Even my doctor agreed yesterday
that trekking is the best thing I can do for my health.
So I continue to plan and wait for the day
I am free again to roam.
For my next trek, I have narrowed it down to 4 options.
Via de La Plata
From the Confraternity website:
"The Via de la Plata follows the old Roman road from Seville to Astorga. Several sections of the original paving have been exposed; many Roman milestones, and a number of bridges remain; and in addition to Mérida, one of the richest Roman sites in Spain, you pass many other Roman remains."
Beginning in Seville, in Andalucia, the route crosses Extremadura and part of Castille and León. At Astorga, you either join up with the Camino Frances, or you can turn west to reach Santiago via Puebla de Sanabria and Ourense. The countryside is spectacular, though dry, and Mermaid Lillian said that in the Spring the land is covered with wildflowers, something I'd love to see!
|The views are lovely|
|Mornings are beautiful!|
|Finding water at a horse trough|
|The tiny green spot is me!|
In 2009, I walked from Seville to Fuente de Campos,
but was forced to give up because of extreme heat and lack of water.
I've heard the VDLP is lovely in Spring, so that is one option.
The Camino del Norte (also known as the Coastal Route or the Northern Route) is one of the longer branches of the network of ancient pilgrim routes which together make up the Camino de Santiago (the Way of St. James) . It runs for some 825 km. from the French border at Irún, through San Sebastian, Bilbao, and Santander to join the Camino Francés, (the main spine route of the Camino) at Arzua. It is also possible to divert to Oviedo and walk the Camino Primitivo (the original route) which joins the Camino Francés at Melide.

**DATA SHOWN**.
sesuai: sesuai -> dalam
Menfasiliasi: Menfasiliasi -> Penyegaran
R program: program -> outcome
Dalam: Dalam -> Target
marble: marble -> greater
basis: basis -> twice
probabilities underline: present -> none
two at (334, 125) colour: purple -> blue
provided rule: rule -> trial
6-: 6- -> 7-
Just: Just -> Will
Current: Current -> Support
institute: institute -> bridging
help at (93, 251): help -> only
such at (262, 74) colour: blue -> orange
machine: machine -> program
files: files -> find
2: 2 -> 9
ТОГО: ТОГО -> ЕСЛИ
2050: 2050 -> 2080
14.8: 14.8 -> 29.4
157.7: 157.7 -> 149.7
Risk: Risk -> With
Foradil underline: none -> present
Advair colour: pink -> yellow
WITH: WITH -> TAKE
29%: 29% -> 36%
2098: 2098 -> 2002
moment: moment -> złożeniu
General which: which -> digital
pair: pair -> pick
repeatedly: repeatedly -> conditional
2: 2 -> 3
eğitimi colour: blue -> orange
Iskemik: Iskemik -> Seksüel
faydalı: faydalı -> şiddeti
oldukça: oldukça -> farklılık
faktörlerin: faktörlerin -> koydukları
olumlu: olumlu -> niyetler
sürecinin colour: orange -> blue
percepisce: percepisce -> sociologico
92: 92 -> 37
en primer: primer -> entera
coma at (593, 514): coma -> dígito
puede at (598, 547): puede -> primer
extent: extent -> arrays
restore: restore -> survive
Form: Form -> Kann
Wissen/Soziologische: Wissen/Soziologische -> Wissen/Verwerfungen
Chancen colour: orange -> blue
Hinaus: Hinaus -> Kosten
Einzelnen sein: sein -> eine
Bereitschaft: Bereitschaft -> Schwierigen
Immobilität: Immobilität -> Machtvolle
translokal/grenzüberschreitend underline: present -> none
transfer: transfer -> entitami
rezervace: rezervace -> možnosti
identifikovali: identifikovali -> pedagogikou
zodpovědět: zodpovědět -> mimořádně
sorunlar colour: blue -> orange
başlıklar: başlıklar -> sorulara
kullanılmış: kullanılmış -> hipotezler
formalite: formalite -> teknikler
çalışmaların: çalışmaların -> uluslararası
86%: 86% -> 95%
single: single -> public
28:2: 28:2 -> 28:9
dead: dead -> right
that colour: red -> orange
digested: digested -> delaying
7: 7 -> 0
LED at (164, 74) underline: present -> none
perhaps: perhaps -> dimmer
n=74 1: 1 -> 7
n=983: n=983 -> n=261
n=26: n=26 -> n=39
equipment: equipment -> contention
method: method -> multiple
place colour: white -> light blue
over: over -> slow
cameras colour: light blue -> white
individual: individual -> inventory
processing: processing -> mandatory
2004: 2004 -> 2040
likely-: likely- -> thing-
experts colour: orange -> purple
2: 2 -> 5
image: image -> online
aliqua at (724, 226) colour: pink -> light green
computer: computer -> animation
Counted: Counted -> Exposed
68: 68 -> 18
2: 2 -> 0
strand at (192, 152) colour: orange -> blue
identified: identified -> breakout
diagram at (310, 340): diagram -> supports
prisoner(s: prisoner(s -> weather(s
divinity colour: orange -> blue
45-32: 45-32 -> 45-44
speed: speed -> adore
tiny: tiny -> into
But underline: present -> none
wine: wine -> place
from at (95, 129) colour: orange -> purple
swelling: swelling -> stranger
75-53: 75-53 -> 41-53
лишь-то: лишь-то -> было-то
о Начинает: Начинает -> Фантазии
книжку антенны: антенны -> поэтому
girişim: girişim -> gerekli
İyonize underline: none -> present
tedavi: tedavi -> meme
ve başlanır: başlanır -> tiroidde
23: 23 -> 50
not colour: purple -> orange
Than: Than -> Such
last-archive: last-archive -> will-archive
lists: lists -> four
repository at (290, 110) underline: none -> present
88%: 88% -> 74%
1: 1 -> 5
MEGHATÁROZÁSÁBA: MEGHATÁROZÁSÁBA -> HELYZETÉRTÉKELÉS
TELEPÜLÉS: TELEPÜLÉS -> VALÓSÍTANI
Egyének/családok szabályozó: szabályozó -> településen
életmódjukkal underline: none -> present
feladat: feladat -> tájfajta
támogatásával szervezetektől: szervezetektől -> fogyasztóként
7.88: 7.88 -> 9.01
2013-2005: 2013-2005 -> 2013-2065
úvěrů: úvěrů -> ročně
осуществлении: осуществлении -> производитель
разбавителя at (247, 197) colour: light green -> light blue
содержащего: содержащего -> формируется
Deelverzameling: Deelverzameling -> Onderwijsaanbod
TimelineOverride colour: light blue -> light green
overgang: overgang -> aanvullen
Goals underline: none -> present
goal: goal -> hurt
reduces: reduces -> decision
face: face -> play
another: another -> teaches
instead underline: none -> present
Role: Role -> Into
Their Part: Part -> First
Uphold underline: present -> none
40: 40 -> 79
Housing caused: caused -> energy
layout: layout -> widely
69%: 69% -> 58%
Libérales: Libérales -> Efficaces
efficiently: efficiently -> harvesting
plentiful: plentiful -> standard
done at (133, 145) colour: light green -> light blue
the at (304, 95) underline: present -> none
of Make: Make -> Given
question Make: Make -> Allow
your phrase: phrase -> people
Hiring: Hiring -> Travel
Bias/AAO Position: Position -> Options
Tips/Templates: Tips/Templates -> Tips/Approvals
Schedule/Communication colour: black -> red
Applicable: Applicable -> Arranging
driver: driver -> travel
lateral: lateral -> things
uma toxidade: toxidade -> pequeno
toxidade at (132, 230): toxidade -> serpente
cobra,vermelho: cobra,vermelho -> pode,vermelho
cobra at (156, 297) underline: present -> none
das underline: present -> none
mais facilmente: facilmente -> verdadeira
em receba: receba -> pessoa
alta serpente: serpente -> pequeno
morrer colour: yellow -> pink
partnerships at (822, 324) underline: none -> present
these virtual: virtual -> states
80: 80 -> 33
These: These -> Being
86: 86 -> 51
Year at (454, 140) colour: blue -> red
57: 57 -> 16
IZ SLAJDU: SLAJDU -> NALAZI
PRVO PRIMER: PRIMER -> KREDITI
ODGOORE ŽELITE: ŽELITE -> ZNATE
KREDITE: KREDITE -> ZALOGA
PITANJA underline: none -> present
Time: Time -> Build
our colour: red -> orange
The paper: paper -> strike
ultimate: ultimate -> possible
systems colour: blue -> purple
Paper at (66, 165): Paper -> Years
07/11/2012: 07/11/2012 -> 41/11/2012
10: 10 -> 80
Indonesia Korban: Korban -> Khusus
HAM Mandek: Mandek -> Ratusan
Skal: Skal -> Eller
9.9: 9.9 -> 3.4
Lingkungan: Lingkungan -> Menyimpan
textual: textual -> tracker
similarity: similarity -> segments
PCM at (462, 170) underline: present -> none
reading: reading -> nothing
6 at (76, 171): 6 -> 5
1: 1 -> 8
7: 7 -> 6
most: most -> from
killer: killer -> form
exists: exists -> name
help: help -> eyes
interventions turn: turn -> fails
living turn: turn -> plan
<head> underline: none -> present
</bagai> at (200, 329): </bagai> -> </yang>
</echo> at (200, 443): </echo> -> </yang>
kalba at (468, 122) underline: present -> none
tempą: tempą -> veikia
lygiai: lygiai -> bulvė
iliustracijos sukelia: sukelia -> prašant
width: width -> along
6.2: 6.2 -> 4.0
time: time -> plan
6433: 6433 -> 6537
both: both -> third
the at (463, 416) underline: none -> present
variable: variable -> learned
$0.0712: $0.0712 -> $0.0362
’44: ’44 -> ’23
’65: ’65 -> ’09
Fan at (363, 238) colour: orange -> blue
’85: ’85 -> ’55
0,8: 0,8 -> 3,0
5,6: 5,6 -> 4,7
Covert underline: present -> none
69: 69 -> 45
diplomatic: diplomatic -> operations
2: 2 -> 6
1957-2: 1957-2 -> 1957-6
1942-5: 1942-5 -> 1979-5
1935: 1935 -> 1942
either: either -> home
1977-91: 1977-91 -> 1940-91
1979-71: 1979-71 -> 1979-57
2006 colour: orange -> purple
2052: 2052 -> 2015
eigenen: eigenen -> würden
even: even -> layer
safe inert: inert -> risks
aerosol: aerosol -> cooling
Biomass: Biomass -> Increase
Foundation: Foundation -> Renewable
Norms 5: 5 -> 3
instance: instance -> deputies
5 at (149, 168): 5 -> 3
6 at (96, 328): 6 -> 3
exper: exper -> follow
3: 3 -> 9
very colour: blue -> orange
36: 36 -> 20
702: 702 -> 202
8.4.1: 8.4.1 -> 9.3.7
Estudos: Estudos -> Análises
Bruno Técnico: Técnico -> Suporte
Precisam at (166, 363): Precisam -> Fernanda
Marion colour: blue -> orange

**WORK INSTRUCTIONS**.
1/ Answer these questions from the trekking post above.
(a) Between which two cities does the old Roman road followed by the Via de la Plata run?
(b) In what year did the writer walk from Seville to Fuente de Campos?
(c) Roughly how long is the Camino del Norte?
2/ Render this sentence from the trekking post in Spanish: "In 2009, I walked from Seville to Fuente de Campos, but was forced to give up because of extreme heat and lack of water."
3/ Do these statements agree with the trekking post? Answer yes or no for each, quoting the words that settle it.
(a) The Camino Primitivo joins the Camino Francés at Arzua.
(b) The writer's doctor agreed that trekking is the best thing the writer can do for their health.
(c) The writer has narrowed the next trek down to three options.

**FULL SOLUTIONS**.
1/
(a) Seville and Astorga
(b) 2009
(c) Some 825 km

2/ En 2009 caminé desde Sevilla hasta Fuente de Campos, pero tuve que abandonar debido al calor extremo y a la falta de agua.

3/
(a) No: "which joins the Camino Francés at Melide"
(b) Yes: "Even my doctor agreed yesterday that trekking is the best thing I can do for my health"
(c) No: "I have narrowed it down to 4 options"